Lieutenant general in the Imperial Japanese army and professor of French language

Kōji Sakai (酒井 鎬次, Sakai Kōji) was a lieutenant general in the Imperial Japanese Army during the Second Sino-Japanese War

==Biography==
The younger son of a farmer in Aichi Prefecture, Sakai attended military preparatory schools and graduated from the 18th class of the Imperial Japanese Army Academy in 1905. He was commissioned into the Guard's 4th Infantry Regiment. He graduated from the 24th class of the Army Staff College with honors in 1912.

After serving in a staff position within the personnel department of the Imperial Japanese Army General Staff, Sakai was dispatched to France as a military attaché from 1915 to 1917, and was thus able to observe the fighting in World War I firsthand as an official observer from the Japanese government.

On his return to Japan, Sakai was again assigned to staff positions, but due to his fluency in French and European experience, was selected to participate in the Japanese delegation to the Versailles Peace Treaty negotiations. His rise through the ranks was steady and rapid thereafter: major in 1921, lieutenant colonel in 1925, colonel in 1929, and major general in 1931.

From 1927 to 1929, Sakai served on Japan's delegation to League of Nations. On his return to Japan, he was given command of the IJA 22nd Infantry Regiment from 1929 to 1931 and served as an instructor at the Army War College from 1931 to 1934. He was Commandant of the Imperial Japanese Army Academy from 1934 to 1936.

In 1936, Sakai was appointed commander of the IJA 24th Infantry Brigade, and was assigned to China with tensions rising in the prelude to the Second Sino-Japanese War. From 1937 to 1938, he was commander of the IJA 1st Independent Mixed Brigade under the Kwantung Army, which participated in Operation Chahar to seize Chahar Province from China. This brigade, with 744 vehicles, consisted of two tank battalions, a mechanized infantry regiment, field artillery, and engineering battalion, and was Japan's first mechanized brigade. However, during the Chahar campaign, the brigade was split into numerous small detachments for infantry support and was unable to achieve its full potential as an assault brigade. The small detachments suffered extensive damage and Sakai was in frequent conflict with the chief of staff of the Kwantung Army, Genera; Hideki Tojo over the strategy which the Kwantung army headquarters dictated. After the end of the operation, the brigade was dissolved and Sakai was transferred to rear echelon operations as commander of the IJA 7th Depot Division in 1938 and the IJA 109th Division in 1939.
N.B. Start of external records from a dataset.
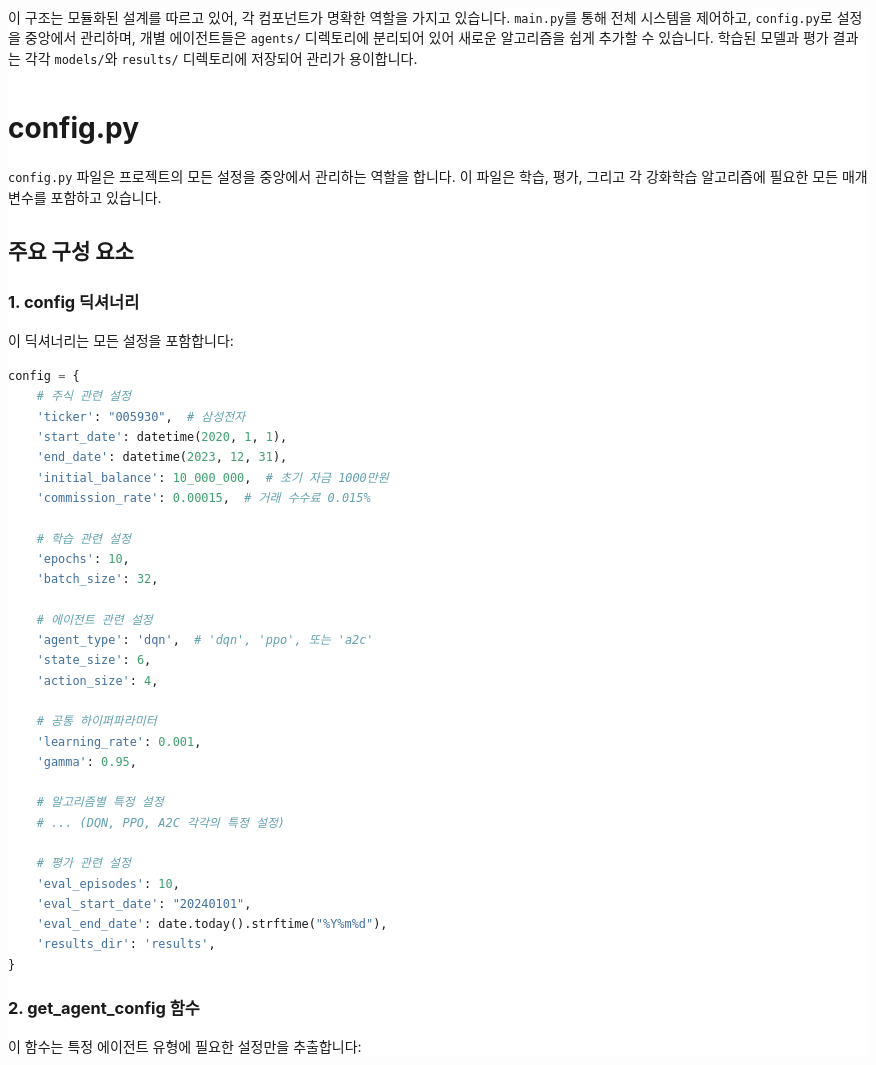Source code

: 이 구조는 모듈화된 설계를 따르고 있어, 각 컴포넌트가 명확한 역할을 가지고 있습니다. `main.py`를 통해 전체 시스템을 제어하고, `config.py`로 설정을 중앙에서 관리하며, 개별 에이전트들은 `agents/` 디렉토리에 분리되어 있어 새로운 알고리즘을 쉽게 추가할 수 있습니다. 학습된 모델과 평가 결과는 각각 `models/`와 `results/` 디렉토리에 저장되어 관리가 용이합니다.

# config.py

`config.py` 파일은 프로젝트의 모든 설정을 중앙에서 관리하는 역할을 합니다. 이 파일은 학습, 평가, 그리고 각 강화학습 알고리즘에 필요한 모든 매개변수를 포함하고 있습니다.

## 주요 구성 요소

### 1. config 딕셔너리

이 딕셔너리는 모든 설정을 포함합니다:

```python
config = {
    # 주식 관련 설정
    'ticker': "005930",  # 삼성전자
    'start_date': datetime(2020, 1, 1),
    'end_date': datetime(2023, 12, 31),
    'initial_balance': 10_000_000,  # 초기 자금 1000만원
    'commission_rate': 0.00015,  # 거래 수수료 0.015%

    # 학습 관련 설정
    'epochs': 10,
    'batch_size': 32,

    # 에이전트 관련 설정
    'agent_type': 'dqn',  # 'dqn', 'ppo', 또는 'a2c'
    'state_size': 6,
    'action_size': 4,

    # 공통 하이퍼파라미터
    'learning_rate': 0.001,
    'gamma': 0.95,

    # 알고리즘별 특정 설정
    # ... (DQN, PPO, A2C 각각의 특정 설정)

    # 평가 관련 설정
    'eval_episodes': 10,
    'eval_start_date': "20240101",
    'eval_end_date': date.today().strftime("%Y%m%d"),
    'results_dir': 'results',
}
```

### 2. get_agent_config 함수

이 함수는 특정 에이전트 유형에 필요한 설정만을 추출합니다:
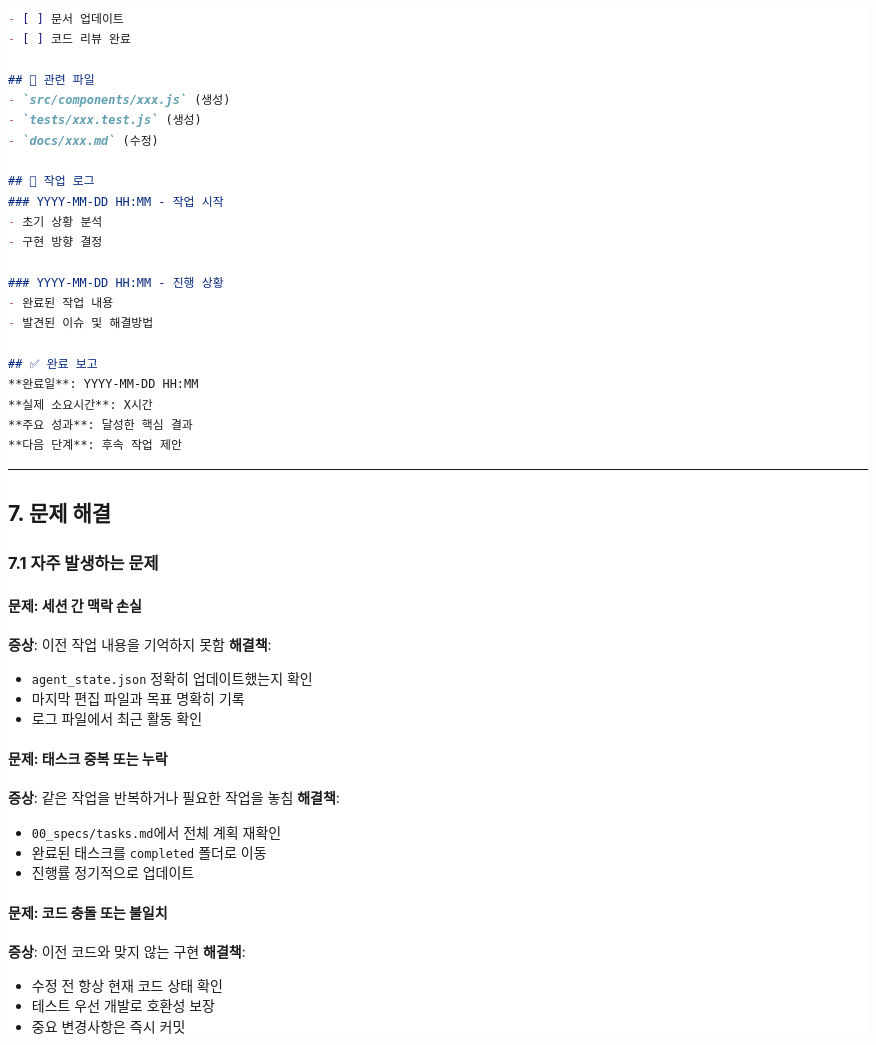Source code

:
 ```markdown
- [ ] 문서 업데이트
- [ ] 코드 리뷰 완료

## 📎 관련 파일
- `src/components/xxx.js` (생성)
- `tests/xxx.test.js` (생성)
- `docs/xxx.md` (수정)

## 📝 작업 로그
### YYYY-MM-DD HH:MM - 작업 시작
- 초기 상황 분석
- 구현 방향 결정

### YYYY-MM-DD HH:MM - 진행 상황
- 완료된 작업 내용
- 발견된 이슈 및 해결방법

## ✅ 완료 보고
**완료일**: YYYY-MM-DD HH:MM
**실제 소요시간**: X시간
**주요 성과**: 달성한 핵심 결과
**다음 단계**: 후속 작업 제안
```

---

## 7. 문제 해결

### 7.1 자주 발생하는 문제

#### 문제: 세션 간 맥락 손실
**증상**: 이전 작업 내용을 기억하지 못함
**해결책**: 
- `agent_state.json` 정확히 업데이트했는지 확인
- 마지막 편집 파일과 목표 명확히 기록
- 로그 파일에서 최근 활동 확인

#### 문제: 태스크 중복 또는 누락
**증상**: 같은 작업을 반복하거나 필요한 작업을 놓침
**해결책**:
- `00_specs/tasks.md`에서 전체 계획 재확인
- 완료된 태스크를 `completed` 폴더로 이동
- 진행률 정기적으로 업데이트

#### 문제: 코드 충돌 또는 불일치
**증상**: 이전 코드와 맞지 않는 구현
**해결책**:
- 수정 전 항상 현재 코드 상태 확인
- 테스트 우선 개발로 호환성 보장
- 중요 변경사항은 즉시 커밋
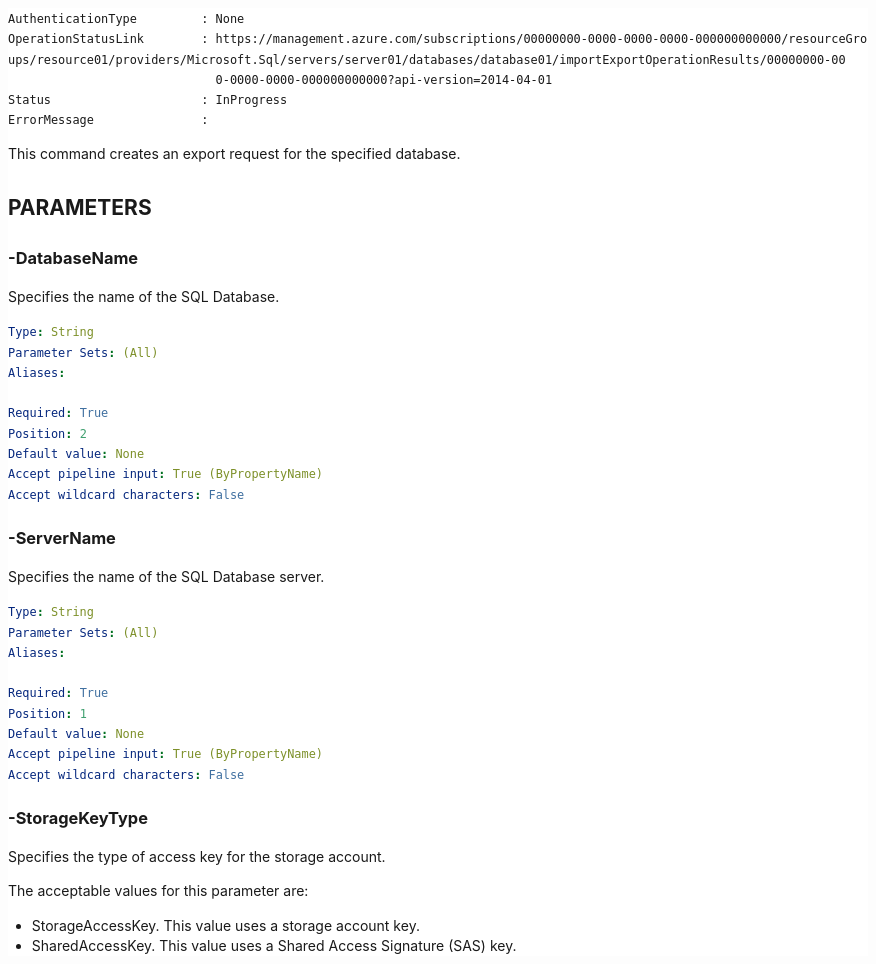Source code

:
 ```
AuthenticationType         : None
OperationStatusLink        : https://management.azure.com/subscriptions/00000000-0000-0000-0000-000000000000/resourceGroups/resource01/providers/Microsoft.Sql/servers/server01/databases/database01/importExportOperationResults/00000000-00
                             0-0000-0000-000000000000?api-version=2014-04-01
Status                     : InProgress
ErrorMessage               :
```

This command creates an export request for the specified database.

## PARAMETERS

### -DatabaseName
Specifies the name of the SQL Database.

```yaml
Type: String
Parameter Sets: (All)
Aliases: 

Required: True
Position: 2
Default value: None
Accept pipeline input: True (ByPropertyName)
Accept wildcard characters: False
```

### -ServerName
Specifies the name of the SQL Database server.

```yaml
Type: String
Parameter Sets: (All)
Aliases: 

Required: True
Position: 1
Default value: None
Accept pipeline input: True (ByPropertyName)
Accept wildcard characters: False
```

### -StorageKeyType
Specifies the type of access key for the storage account.

The acceptable values for this parameter are:

- StorageAccessKey.
This value uses a storage account key. 
- SharedAccessKey.
This value uses a Shared Access Signature (SAS) key.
He retired from active service in 1940. During the final stages of the Pacific War, he was recalled to active duty, but served in an advisory capacity to the Army General Staff from November 1943. Although not a member of the Imperial Way Faction, he had close ties to Genera Heisuke Yanagawa and provided information to Fumimaro Konoe and others who were attempting to remove Prime Minister Hideki Tojo from power.

After the end of the war, he worked as a professor at Ritsumeikan University, where he was known for his thesis on French President Georges Clemenceau and for war theory and strategy.